**TASKS**
A) Reproduce everything in the metallocene passage below from "In the case of nickelocene, the" down to "changes to 18.".
B) Answer these questions using the metallocene passage below:
(i) Which cation does cobaltocene readily form?
(ii) What stabilizes the bonding of the cyclopentadienyl ligand to the metal?
(iii) In nickelocene, what kind of orbitals hold the extra two electrons?

**SOURCE**
Often, cases where complexes have more than 18 valence electrons are attributed to electrostatic forces – the metal attracts ligands to itself to try to counterbalance its positive charge, and the number of electrons it ends up with is unimportant. In the case of the metallocenes, the chelating nature of the cyclopentadienyl ligand stabilizes its bonding to the metal. Somewhat satisfying are the two following observations: cobaltocene is a strong electron donor, readily forming the 18-electron cobaltocenium cation; and nickelocene tends to react with substrates to give 18-electron complexes, e.g. CpNiCl(PR_{3}) and free CpH.

In the case of nickelocene, the extra two electrons are in orbitals which are weakly metal-carbon antibonding; this is why it often participates in reactions where the M–C bonds are broken and the electron count of the metal changes to 18.

**DATASET CONTENT**
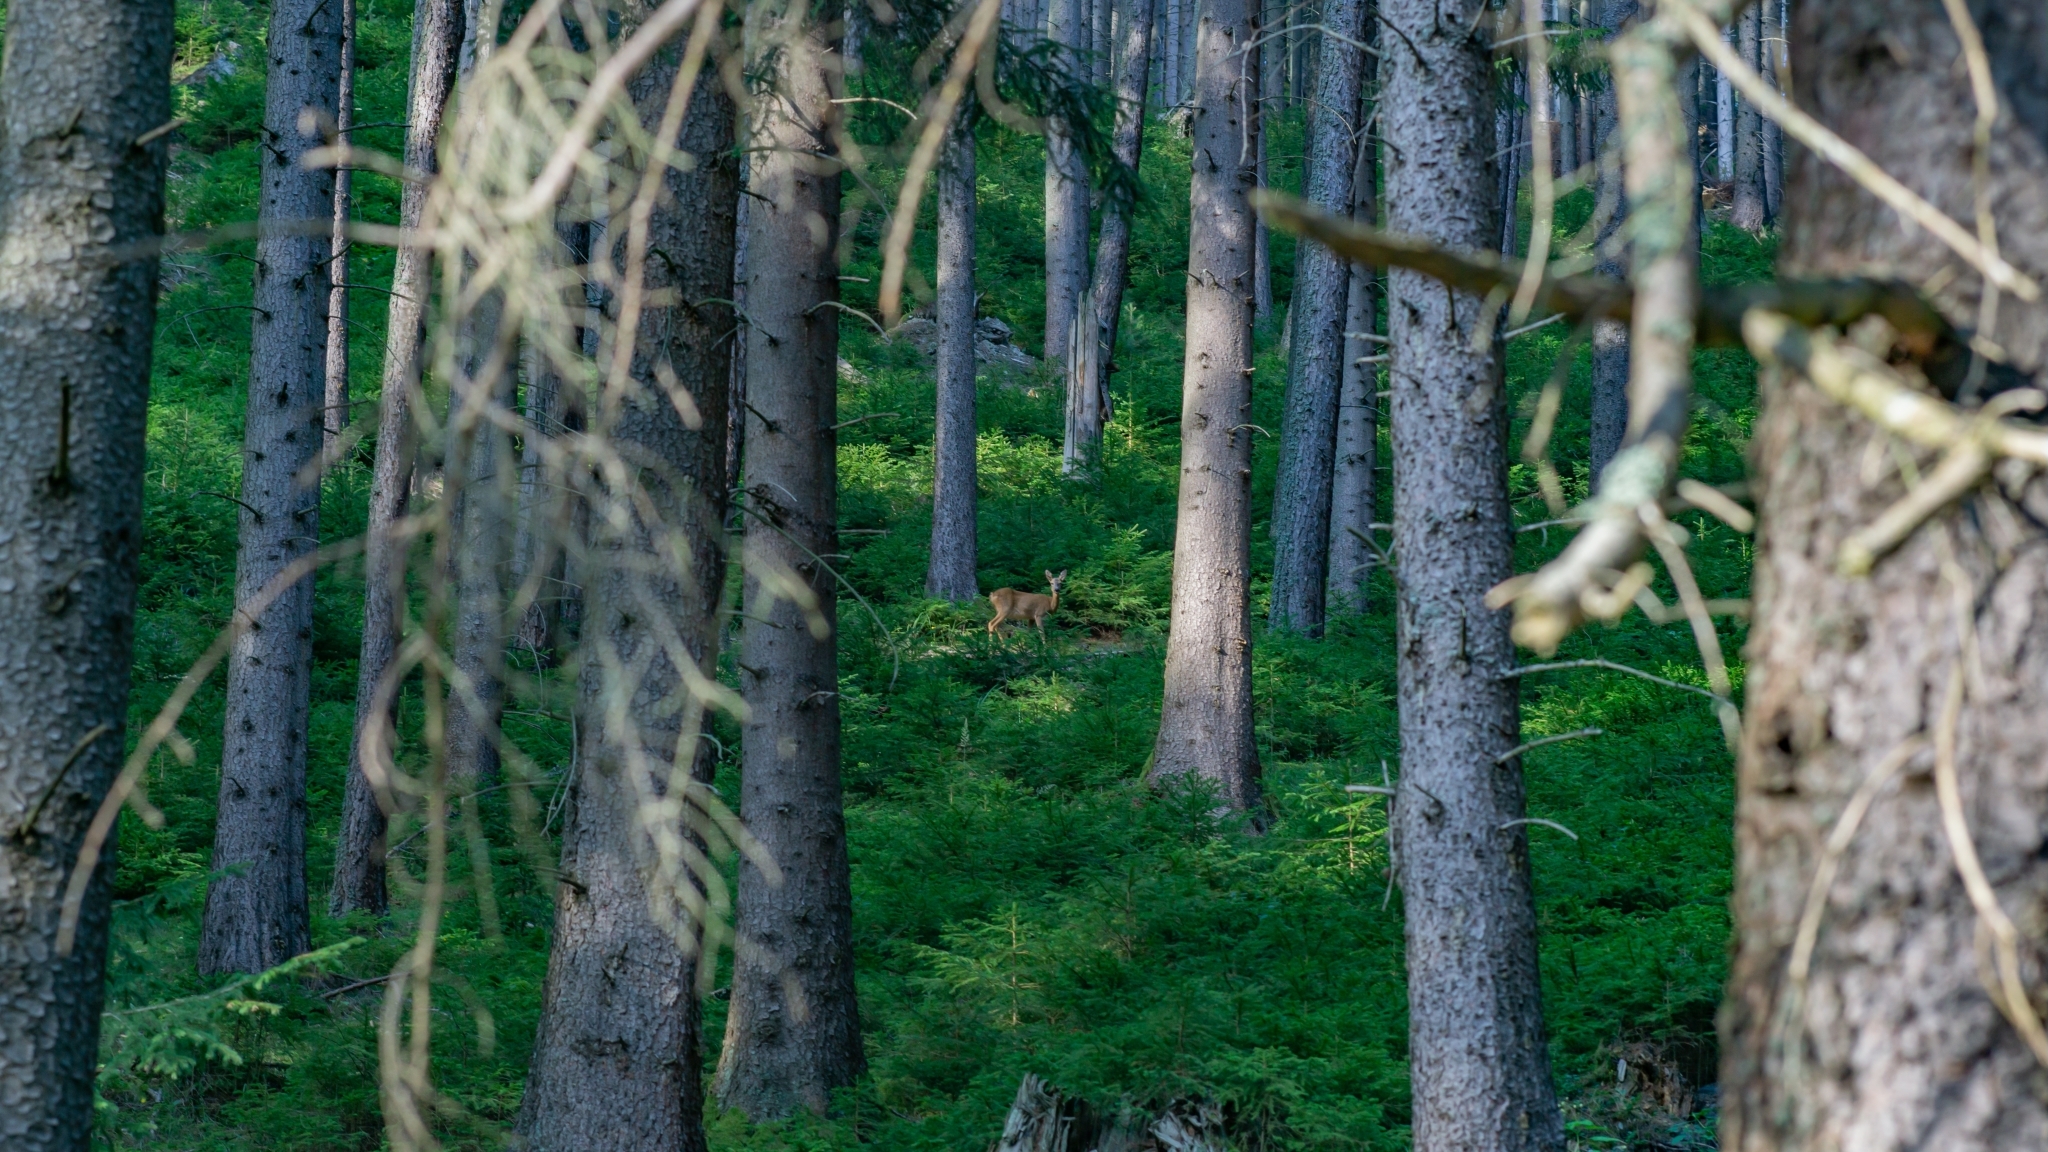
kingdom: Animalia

**RESPONSES TO THE TASKS**
A)
In the case of nickelocene, the extra two electrons are in orbitals which are weakly metal-carbon antibonding; this is why it often participates in reactions where the M–C bonds are broken and the electron count of the metal changes to 18.

B)
(i) The 18-electron cobaltocenium cation.
(ii) The chelating nature of the cyclopentadienyl ligand.
(iii) Orbitals that are weakly metal-carbon antibonding.